▸ Work to complete:
Reproduce only the lines of the material below that start at the line containing "index dip: (1057, 154)" and stop at the line containing "pinky tip: (1288, 208)". Keep both end lines.

==*==

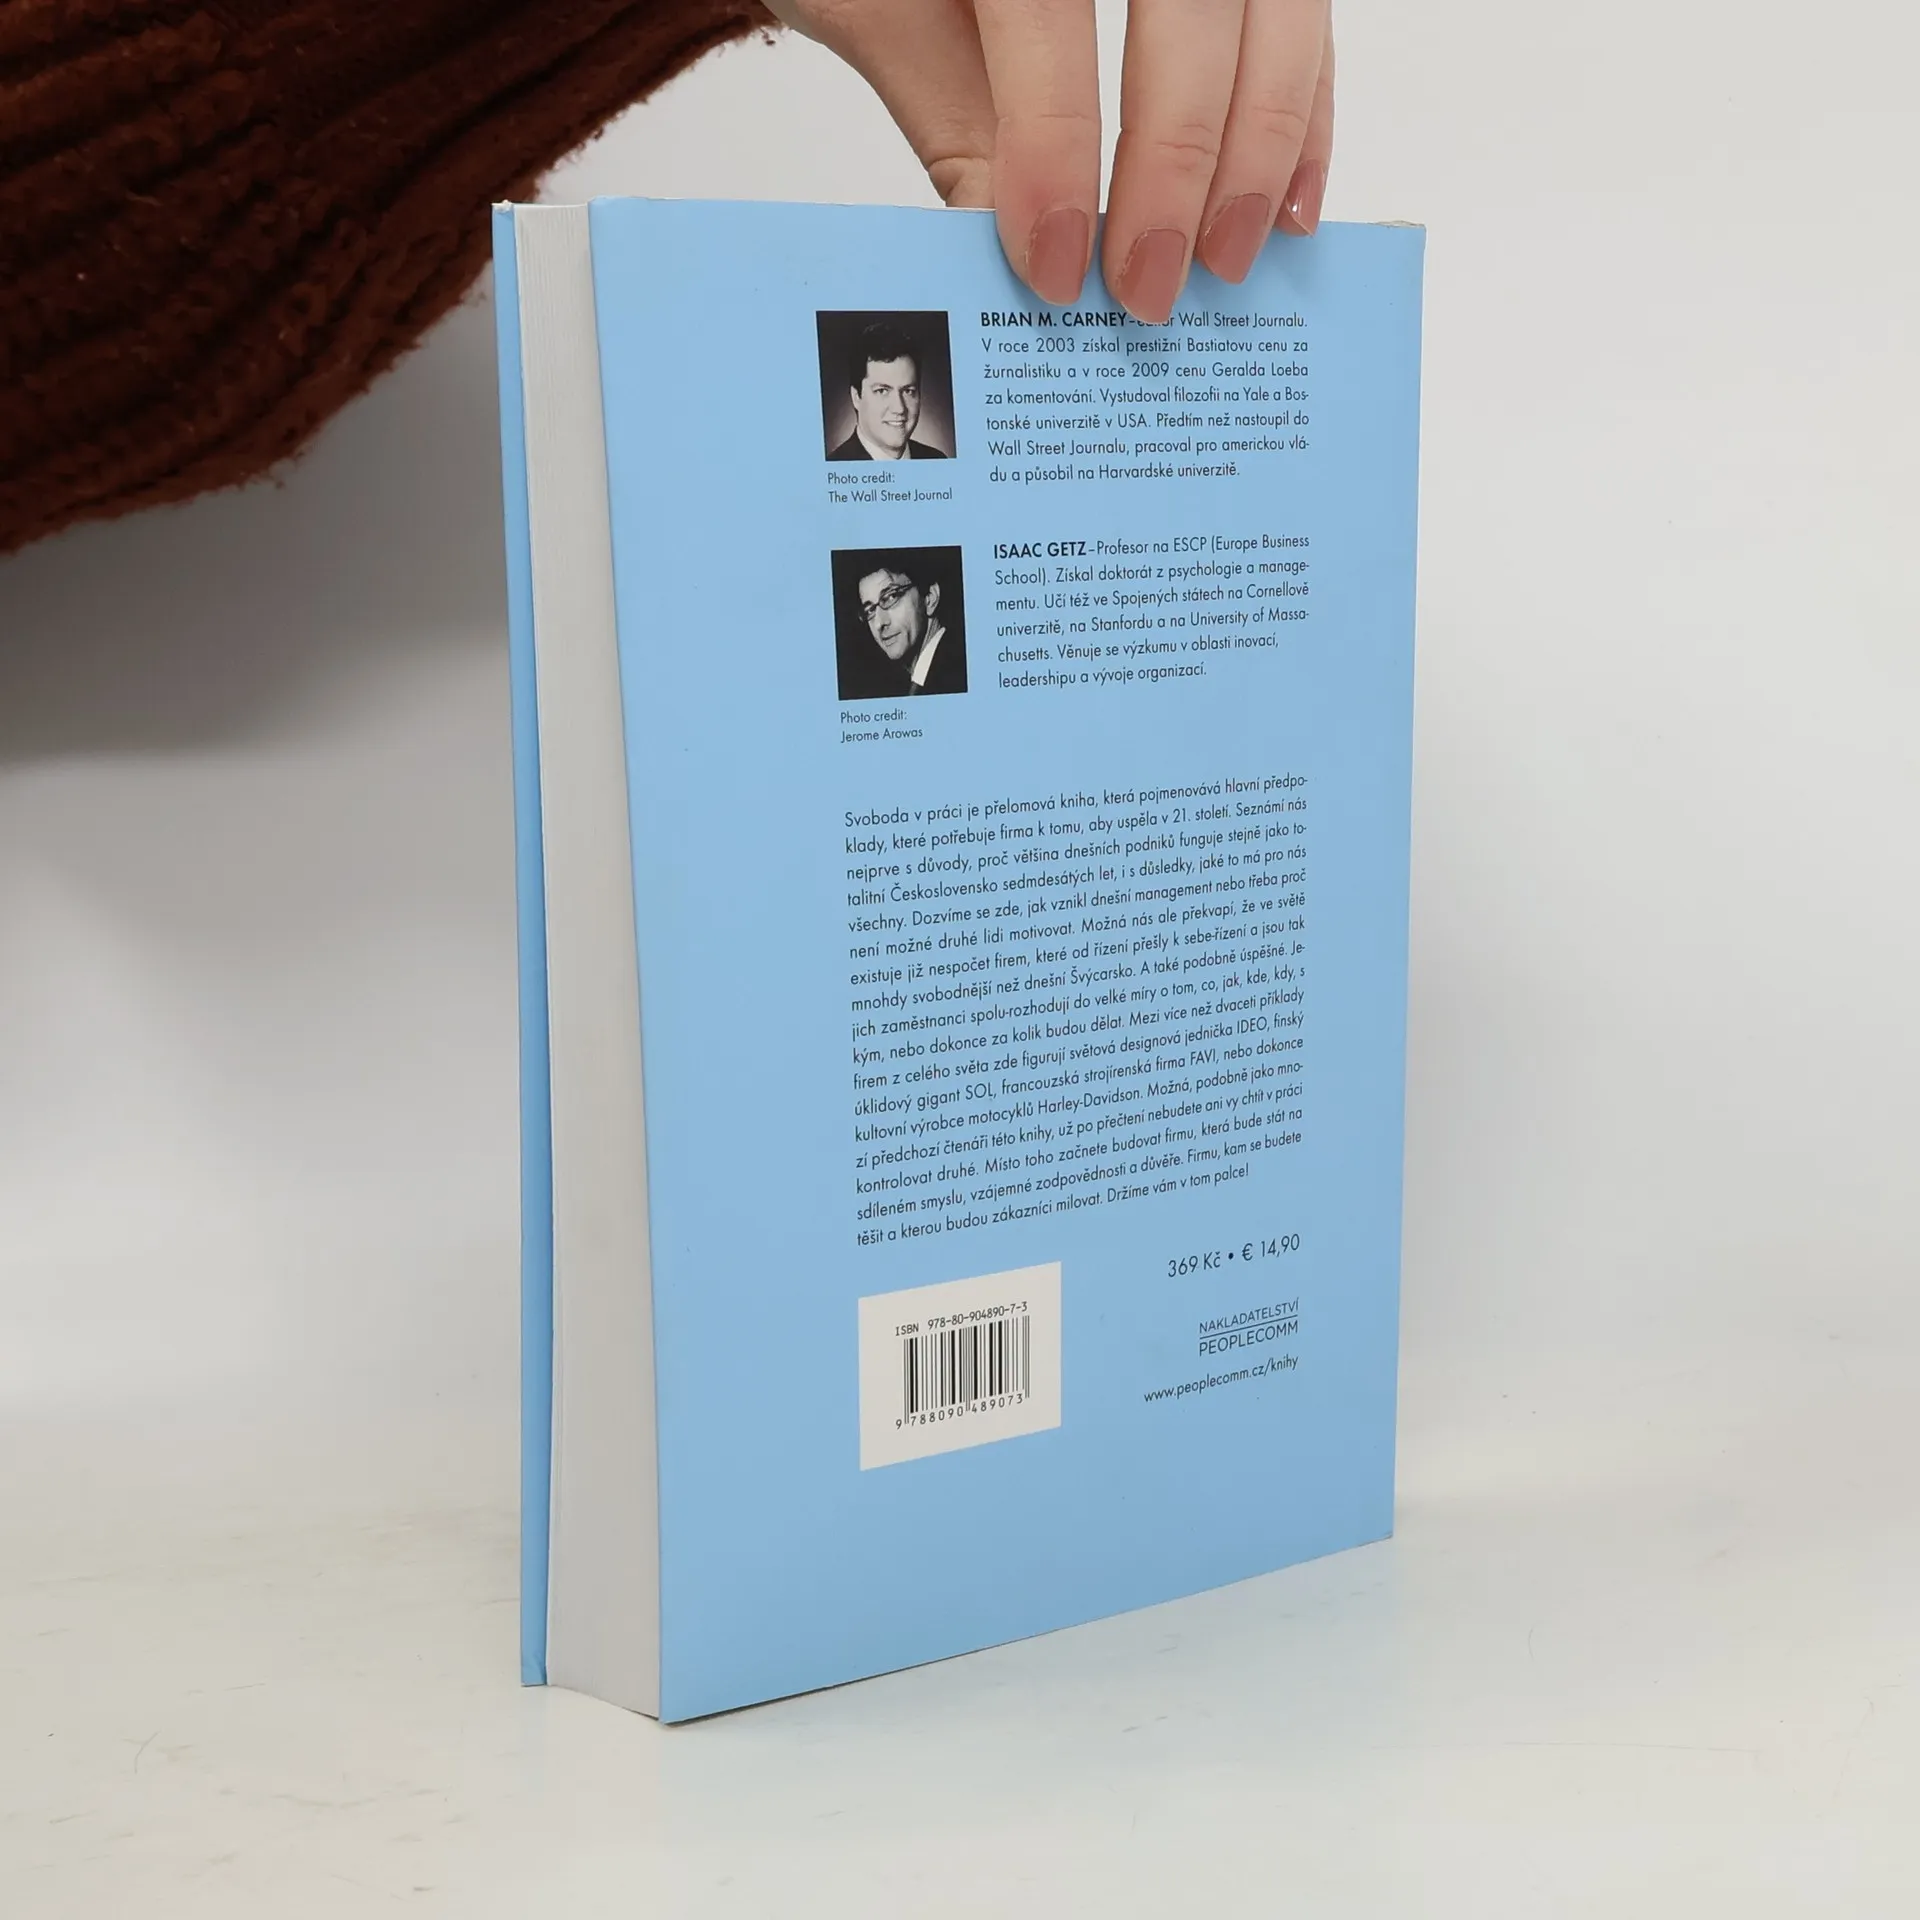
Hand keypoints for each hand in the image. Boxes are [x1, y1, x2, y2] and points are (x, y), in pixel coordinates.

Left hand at [763, 0, 1332, 322]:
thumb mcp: (892, 18)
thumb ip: (957, 125)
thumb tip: (1031, 266)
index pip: (1052, 21)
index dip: (1057, 154)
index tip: (1057, 270)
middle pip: (1193, 14)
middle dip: (1178, 169)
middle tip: (1148, 288)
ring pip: (1277, 14)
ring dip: (1262, 151)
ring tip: (1225, 259)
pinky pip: (1304, 20)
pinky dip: (1306, 117)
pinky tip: (1288, 208)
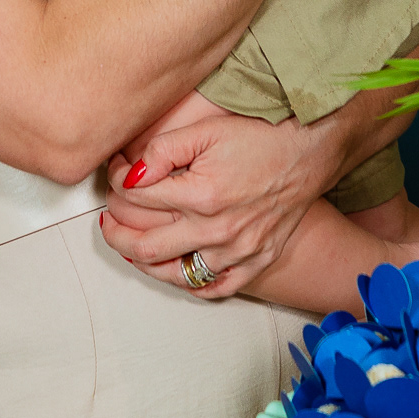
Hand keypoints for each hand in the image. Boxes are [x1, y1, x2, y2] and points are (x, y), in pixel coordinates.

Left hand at [101, 111, 321, 295]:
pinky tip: (176, 268)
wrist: (311, 150)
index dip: (118, 184)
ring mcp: (237, 251)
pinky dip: (189, 283)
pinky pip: (214, 287)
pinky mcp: (255, 261)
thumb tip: (130, 175)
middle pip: (145, 246)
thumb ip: (163, 151)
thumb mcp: (207, 130)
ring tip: (131, 246)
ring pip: (174, 274)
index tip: (117, 174)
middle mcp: (217, 230)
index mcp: (202, 196)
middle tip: (107, 220)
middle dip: (115, 233)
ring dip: (144, 263)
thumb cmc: (262, 137)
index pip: (138, 198)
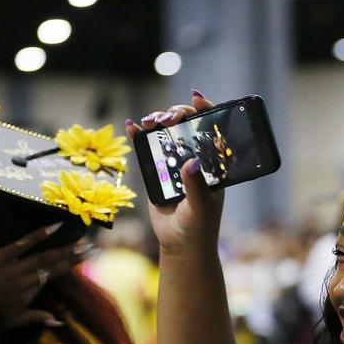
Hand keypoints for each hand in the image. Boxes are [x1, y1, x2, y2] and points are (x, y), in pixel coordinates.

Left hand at [0, 224, 89, 327]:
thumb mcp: (14, 321)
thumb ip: (38, 318)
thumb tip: (61, 321)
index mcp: (30, 293)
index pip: (54, 275)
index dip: (71, 265)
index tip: (86, 258)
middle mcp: (27, 279)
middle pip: (53, 265)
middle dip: (74, 255)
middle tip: (92, 247)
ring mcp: (14, 267)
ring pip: (43, 256)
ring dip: (63, 248)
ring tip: (80, 240)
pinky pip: (22, 244)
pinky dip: (38, 235)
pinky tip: (53, 227)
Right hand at [126, 91, 222, 255]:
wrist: (179, 245)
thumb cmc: (199, 226)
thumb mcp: (201, 206)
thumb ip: (196, 185)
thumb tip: (191, 162)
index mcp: (211, 162)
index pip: (211, 129)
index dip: (205, 110)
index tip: (196, 99)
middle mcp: (193, 157)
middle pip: (185, 125)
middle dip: (176, 114)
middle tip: (167, 119)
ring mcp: (173, 162)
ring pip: (165, 133)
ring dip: (157, 121)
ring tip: (149, 122)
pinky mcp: (155, 170)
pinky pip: (146, 148)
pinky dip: (137, 135)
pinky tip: (131, 125)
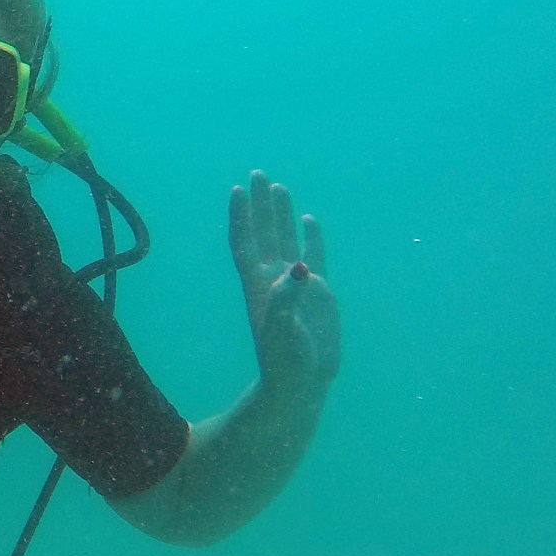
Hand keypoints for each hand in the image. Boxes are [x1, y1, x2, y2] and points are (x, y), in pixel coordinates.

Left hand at [229, 171, 341, 391]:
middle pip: (263, 232)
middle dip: (260, 204)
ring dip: (281, 214)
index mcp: (257, 284)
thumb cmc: (284, 359)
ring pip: (286, 240)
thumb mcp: (282, 329)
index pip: (244, 241)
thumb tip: (301, 269)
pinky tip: (308, 219)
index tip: (237, 189)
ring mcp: (295, 283)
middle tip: (258, 174)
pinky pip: (314, 256)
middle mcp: (273, 278)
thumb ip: (289, 297)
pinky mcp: (318, 292)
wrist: (301, 382)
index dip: (240, 216)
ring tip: (278, 187)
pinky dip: (311, 237)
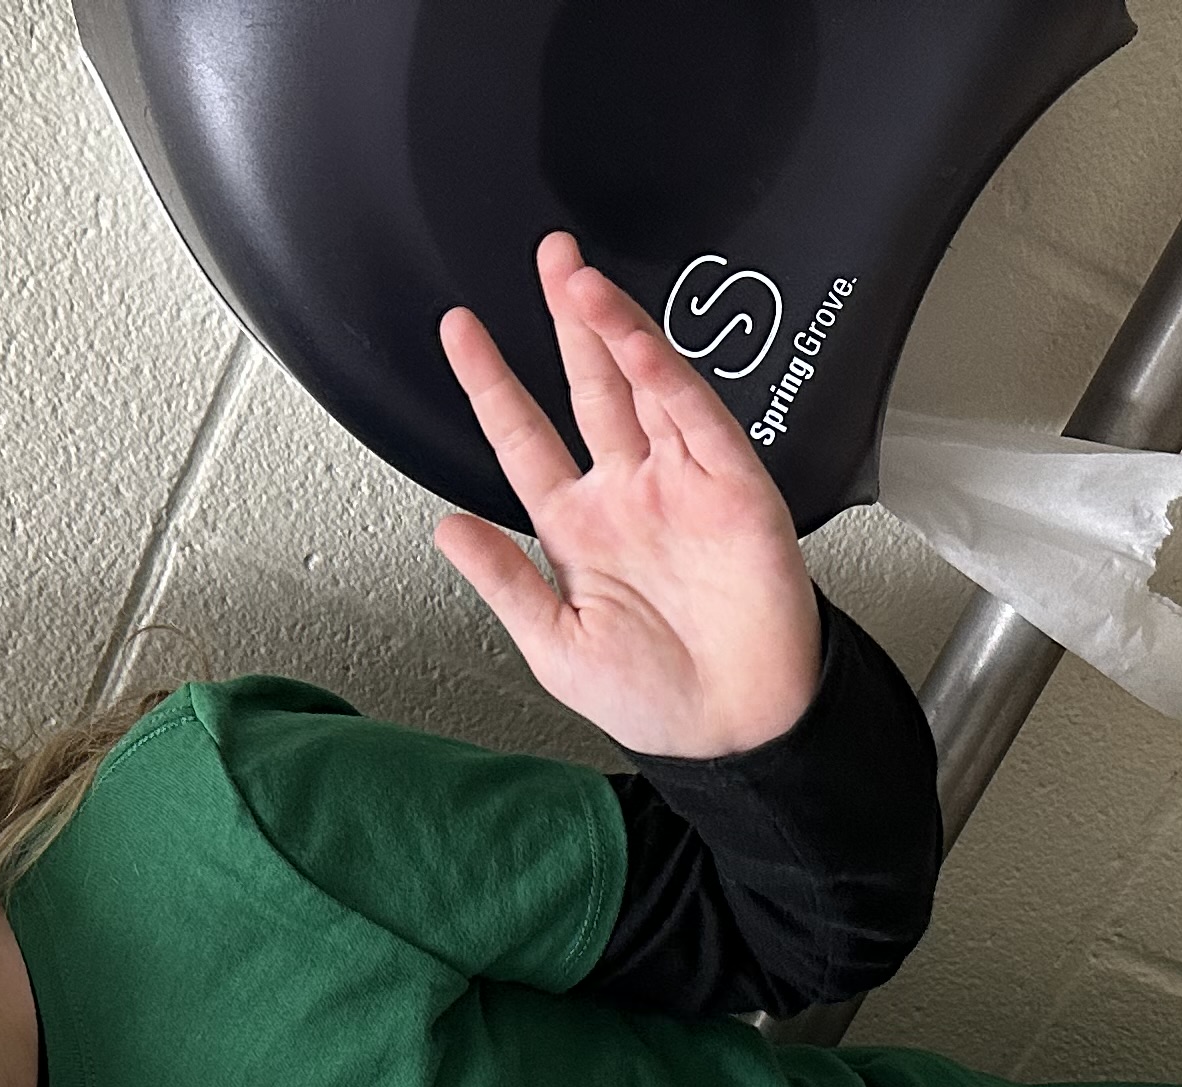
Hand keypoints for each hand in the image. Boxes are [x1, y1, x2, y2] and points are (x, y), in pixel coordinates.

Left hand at [433, 233, 820, 758]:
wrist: (736, 733)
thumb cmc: (656, 702)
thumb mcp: (554, 648)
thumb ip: (504, 582)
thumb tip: (445, 530)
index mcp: (580, 529)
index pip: (525, 438)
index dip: (493, 383)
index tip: (460, 331)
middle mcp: (631, 495)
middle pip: (591, 388)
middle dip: (568, 322)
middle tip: (550, 258)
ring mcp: (682, 485)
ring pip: (643, 386)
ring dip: (613, 331)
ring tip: (579, 279)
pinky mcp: (734, 487)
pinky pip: (697, 417)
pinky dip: (666, 375)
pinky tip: (634, 338)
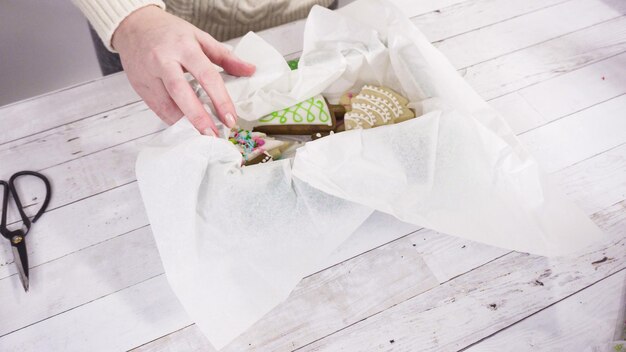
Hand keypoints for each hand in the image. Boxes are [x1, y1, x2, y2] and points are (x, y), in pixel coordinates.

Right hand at [112, 5, 255, 135]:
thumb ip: (225, 56)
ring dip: (185, 123)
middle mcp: (163, 60)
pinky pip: (157, 109)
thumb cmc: (170, 32)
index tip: (230, 118)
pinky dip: (173, 119)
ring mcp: (148, 74)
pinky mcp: (139, 86)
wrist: (134, 25)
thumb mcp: (200, 37)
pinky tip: (186, 125)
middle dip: (199, 118)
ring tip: (202, 135)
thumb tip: (250, 70)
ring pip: (167, 106)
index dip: (220, 99)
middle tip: (214, 135)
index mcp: (184, 47)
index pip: (206, 75)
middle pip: (182, 93)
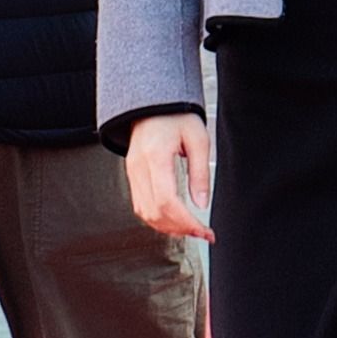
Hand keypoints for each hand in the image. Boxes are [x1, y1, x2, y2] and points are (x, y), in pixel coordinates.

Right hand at [122, 114, 213, 240]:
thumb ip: (200, 173)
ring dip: (167, 227)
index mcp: (156, 156)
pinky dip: (157, 218)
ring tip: (190, 229)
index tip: (204, 230)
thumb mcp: (198, 139)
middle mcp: (139, 167)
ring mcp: (133, 172)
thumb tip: (201, 203)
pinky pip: (140, 205)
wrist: (154, 105)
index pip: (167, 201)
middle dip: (180, 229)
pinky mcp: (133, 176)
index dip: (186, 222)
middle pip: (154, 212)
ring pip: (145, 213)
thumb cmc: (176, 116)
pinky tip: (174, 220)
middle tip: (202, 232)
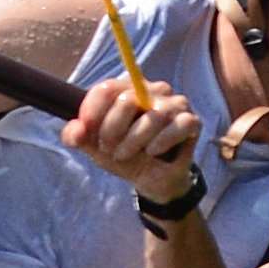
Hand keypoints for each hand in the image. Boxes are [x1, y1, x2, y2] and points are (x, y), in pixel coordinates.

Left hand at [62, 70, 200, 203]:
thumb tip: (76, 130)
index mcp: (128, 89)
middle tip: (108, 148)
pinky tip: (152, 152)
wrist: (152, 179)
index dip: (92, 111)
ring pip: (153, 116)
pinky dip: (163, 141)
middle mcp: (153, 90)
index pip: (107, 89)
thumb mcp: (95, 148)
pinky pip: (180, 125)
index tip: (86, 130)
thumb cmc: (124, 154)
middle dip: (112, 130)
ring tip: (125, 155)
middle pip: (128, 101)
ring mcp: (175, 104)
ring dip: (134, 141)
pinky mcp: (192, 121)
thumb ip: (79, 137)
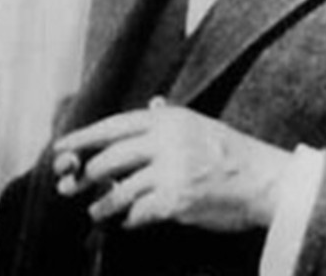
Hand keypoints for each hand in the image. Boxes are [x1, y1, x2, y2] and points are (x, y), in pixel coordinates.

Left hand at [53, 104, 291, 231]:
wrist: (265, 181)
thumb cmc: (231, 153)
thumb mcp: (199, 124)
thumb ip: (169, 116)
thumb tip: (150, 103)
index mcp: (168, 120)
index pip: (114, 126)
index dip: (83, 137)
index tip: (61, 148)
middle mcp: (166, 142)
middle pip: (111, 158)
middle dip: (87, 175)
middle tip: (71, 186)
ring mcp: (171, 171)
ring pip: (120, 190)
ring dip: (103, 205)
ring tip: (95, 211)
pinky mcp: (177, 201)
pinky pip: (140, 212)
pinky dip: (129, 219)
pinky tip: (127, 222)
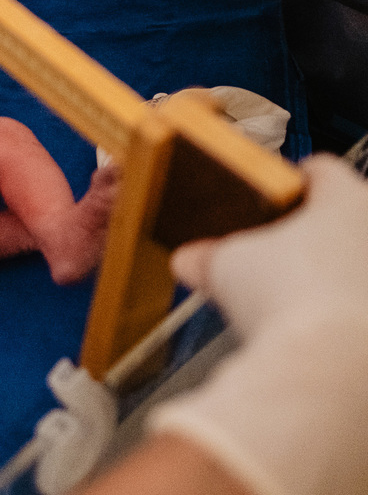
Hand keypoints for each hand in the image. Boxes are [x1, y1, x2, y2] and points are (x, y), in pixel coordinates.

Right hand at [150, 154, 367, 494]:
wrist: (329, 369)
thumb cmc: (290, 303)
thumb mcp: (224, 266)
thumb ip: (207, 256)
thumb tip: (189, 261)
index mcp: (346, 199)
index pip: (320, 171)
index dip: (293, 182)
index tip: (282, 192)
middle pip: (344, 219)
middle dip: (310, 237)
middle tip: (276, 256)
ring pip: (356, 265)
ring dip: (332, 276)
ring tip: (294, 301)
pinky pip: (358, 307)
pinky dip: (343, 314)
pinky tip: (317, 334)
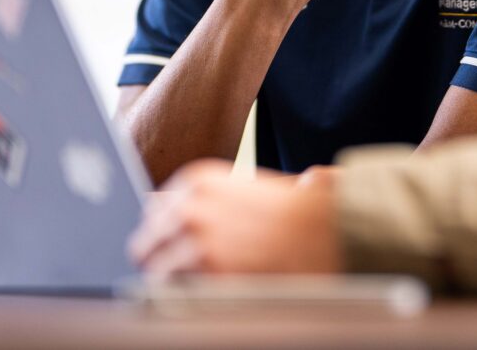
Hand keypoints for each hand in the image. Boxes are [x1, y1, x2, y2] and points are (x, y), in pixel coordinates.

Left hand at [128, 160, 342, 276]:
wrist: (330, 230)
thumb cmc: (293, 213)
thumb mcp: (242, 192)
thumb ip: (202, 201)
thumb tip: (155, 210)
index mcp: (197, 180)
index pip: (153, 211)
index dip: (165, 233)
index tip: (173, 245)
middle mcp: (190, 205)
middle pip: (146, 240)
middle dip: (160, 255)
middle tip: (181, 269)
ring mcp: (197, 239)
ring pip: (156, 269)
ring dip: (172, 279)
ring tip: (200, 284)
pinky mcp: (211, 272)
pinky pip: (176, 291)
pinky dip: (186, 296)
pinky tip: (210, 292)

==*==

▸ Your response:
index dip: (1057, 154)
index tip: (1057, 270)
middle pip: (1193, 14)
middle dip: (1178, 169)
middle tip: (1148, 288)
ring pip: (1277, 14)
ring dip: (1262, 151)
ring tip: (1225, 259)
pinky pip: (1304, 20)
pinky dip: (1306, 117)
pinky tip: (1288, 208)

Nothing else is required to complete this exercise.